SAD sucks. I also get it when its been rainy/dreary for several days at a time - not just in the winter, although it is more prominent in those months. It used to be much worse when I was a teenager... I could barely function if it was raining.

My uneducated hypothesis is that it is a lack of natural selection which led to the various brain disorders. Intelligence and our vastly larger brains are such a recent thing on the geological time scale that there hasn't been (and likely won't be) an ability for natural selection to filter out any side-effects of our imperfectly 'wired' brains. We became intelligent over such a short period of time, and we almost instantly started dominating every environment we moved to. That didn't leave much time for the leopards to kill off differentially more schizophrenics and depressed folks.

Still, I'd imagine in our early days our ancestors started reproducing almost as soon as they were able (so... early teens probably). Depression doesn't usually manifest itself until the teenage years. Scizophrenia usually shows up in the early 20s. That gives enough time for one or two children if breeding starts early before any symptoms set in.
 
Tell me about it... I've been getting incredibly down and/or paranoid over little things lately.
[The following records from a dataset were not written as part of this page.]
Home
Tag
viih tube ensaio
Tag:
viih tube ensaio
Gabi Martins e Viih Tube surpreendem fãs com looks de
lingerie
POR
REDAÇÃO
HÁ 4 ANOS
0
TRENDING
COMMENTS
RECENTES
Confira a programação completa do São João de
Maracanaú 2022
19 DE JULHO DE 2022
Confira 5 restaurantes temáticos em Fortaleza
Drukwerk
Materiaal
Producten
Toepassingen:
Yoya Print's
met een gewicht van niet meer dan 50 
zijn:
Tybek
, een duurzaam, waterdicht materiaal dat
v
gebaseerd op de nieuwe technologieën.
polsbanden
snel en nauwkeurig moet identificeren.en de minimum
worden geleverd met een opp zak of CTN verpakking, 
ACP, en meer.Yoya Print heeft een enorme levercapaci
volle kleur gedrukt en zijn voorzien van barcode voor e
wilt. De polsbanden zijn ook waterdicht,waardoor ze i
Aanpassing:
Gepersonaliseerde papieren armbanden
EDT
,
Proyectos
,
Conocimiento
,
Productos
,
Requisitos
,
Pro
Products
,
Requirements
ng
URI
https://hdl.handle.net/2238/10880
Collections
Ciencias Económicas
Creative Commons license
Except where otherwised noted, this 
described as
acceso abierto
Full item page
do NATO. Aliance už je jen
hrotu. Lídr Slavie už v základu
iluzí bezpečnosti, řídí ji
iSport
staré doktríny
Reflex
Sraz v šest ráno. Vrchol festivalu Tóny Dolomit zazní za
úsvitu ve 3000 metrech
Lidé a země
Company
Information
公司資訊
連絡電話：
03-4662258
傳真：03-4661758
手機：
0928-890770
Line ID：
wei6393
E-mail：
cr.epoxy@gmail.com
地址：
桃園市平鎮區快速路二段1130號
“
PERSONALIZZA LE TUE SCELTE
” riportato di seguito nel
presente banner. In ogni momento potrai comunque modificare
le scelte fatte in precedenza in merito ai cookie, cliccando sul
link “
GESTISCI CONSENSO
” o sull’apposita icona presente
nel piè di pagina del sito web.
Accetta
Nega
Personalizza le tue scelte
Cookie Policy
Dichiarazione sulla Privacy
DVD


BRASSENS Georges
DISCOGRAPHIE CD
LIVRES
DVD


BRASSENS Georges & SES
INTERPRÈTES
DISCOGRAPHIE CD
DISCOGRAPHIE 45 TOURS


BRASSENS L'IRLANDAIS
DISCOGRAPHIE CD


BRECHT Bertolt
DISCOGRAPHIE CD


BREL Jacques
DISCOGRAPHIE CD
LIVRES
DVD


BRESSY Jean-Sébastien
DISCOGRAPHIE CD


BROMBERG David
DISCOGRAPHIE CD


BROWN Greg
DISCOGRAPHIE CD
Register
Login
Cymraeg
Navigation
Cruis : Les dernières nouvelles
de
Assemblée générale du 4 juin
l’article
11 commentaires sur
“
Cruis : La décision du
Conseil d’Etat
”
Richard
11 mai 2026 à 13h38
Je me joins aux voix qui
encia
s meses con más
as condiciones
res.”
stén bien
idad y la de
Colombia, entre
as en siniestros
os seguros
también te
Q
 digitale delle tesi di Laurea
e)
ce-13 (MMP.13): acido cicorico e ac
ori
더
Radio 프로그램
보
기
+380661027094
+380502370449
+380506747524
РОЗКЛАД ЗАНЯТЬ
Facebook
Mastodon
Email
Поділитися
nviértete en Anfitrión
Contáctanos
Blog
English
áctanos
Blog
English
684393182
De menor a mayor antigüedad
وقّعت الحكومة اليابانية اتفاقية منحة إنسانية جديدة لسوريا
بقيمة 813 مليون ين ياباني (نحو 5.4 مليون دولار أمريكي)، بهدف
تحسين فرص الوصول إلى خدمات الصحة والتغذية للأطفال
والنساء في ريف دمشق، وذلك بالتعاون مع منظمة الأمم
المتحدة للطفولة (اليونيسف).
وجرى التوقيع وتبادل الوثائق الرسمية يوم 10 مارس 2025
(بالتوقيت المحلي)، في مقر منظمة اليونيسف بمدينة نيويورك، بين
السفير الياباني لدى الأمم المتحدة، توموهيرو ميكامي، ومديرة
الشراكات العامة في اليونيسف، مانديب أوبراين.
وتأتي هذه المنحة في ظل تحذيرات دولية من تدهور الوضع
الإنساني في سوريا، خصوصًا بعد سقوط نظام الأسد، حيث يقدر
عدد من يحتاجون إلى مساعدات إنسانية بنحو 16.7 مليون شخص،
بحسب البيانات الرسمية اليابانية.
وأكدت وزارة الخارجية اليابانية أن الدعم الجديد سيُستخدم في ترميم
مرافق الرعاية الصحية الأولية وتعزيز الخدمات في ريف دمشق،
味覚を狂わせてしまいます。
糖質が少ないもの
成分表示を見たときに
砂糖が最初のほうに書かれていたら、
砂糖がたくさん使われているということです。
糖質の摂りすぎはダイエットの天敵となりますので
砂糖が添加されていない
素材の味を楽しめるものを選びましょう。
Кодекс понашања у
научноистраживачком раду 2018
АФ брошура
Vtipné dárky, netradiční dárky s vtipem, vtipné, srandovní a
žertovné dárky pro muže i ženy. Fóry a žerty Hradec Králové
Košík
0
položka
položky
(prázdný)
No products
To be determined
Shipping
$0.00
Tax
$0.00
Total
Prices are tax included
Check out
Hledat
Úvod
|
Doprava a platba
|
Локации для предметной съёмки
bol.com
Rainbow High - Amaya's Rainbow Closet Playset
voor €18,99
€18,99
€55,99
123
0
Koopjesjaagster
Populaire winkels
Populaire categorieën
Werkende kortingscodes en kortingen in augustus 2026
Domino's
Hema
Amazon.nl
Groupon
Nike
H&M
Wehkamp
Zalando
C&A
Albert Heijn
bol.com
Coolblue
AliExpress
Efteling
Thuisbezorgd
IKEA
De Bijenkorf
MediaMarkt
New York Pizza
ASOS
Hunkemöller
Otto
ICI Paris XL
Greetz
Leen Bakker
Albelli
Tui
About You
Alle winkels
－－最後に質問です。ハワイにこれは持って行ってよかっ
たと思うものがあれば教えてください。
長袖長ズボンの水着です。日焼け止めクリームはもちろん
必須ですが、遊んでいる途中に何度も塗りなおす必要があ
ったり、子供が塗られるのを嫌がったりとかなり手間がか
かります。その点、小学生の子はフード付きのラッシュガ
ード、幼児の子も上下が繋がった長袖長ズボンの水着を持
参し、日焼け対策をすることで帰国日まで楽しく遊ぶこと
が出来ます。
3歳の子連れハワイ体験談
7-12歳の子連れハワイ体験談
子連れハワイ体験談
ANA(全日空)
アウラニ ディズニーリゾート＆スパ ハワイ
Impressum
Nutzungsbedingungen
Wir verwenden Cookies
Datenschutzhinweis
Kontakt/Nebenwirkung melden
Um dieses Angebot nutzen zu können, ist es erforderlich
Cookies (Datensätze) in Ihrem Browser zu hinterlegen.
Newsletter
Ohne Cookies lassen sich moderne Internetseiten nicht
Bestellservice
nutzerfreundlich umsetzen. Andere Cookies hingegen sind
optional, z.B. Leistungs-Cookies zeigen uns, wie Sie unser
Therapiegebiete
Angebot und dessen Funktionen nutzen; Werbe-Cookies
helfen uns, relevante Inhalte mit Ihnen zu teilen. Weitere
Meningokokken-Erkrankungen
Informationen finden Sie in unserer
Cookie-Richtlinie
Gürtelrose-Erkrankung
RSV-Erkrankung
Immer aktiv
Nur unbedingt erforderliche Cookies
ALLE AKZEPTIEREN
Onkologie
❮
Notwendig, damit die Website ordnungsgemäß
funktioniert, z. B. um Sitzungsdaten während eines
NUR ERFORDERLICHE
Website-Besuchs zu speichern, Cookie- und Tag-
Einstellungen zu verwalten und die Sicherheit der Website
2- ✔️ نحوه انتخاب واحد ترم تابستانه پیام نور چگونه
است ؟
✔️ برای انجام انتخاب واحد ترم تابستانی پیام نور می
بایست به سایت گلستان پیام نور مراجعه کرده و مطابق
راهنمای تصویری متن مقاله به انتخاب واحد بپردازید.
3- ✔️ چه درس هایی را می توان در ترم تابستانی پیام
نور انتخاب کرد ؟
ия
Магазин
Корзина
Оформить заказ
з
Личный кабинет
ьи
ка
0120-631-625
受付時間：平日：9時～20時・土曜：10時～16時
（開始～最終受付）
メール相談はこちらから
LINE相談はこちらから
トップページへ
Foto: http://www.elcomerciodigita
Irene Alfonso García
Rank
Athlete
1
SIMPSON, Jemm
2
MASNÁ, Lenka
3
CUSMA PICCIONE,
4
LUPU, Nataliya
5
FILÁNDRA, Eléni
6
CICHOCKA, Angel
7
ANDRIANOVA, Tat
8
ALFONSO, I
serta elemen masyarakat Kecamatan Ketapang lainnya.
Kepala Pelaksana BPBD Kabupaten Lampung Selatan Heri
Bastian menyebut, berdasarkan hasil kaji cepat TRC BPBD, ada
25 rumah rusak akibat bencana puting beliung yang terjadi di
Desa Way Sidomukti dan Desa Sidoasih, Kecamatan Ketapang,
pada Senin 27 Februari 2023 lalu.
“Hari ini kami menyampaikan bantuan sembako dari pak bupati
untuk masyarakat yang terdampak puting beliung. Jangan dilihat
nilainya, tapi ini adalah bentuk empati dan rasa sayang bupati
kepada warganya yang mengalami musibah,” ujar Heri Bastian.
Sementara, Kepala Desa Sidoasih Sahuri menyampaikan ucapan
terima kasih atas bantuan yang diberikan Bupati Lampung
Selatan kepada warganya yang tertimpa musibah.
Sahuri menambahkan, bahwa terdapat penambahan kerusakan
I think it's beginning to kick in again.

Just to address your point about why they are so common in humans:
How do we know whether any of the mental disorders that affect humans aren't occurring in other animals? If a squirrel were to be hearing voices , how would you tell? same question again but with a bipolar snail. Its a tricky one, as it would be a very valid point to say that such disorders are only so noticed in humans because there is more of an incentive for them to be studied, and they are easier to identify.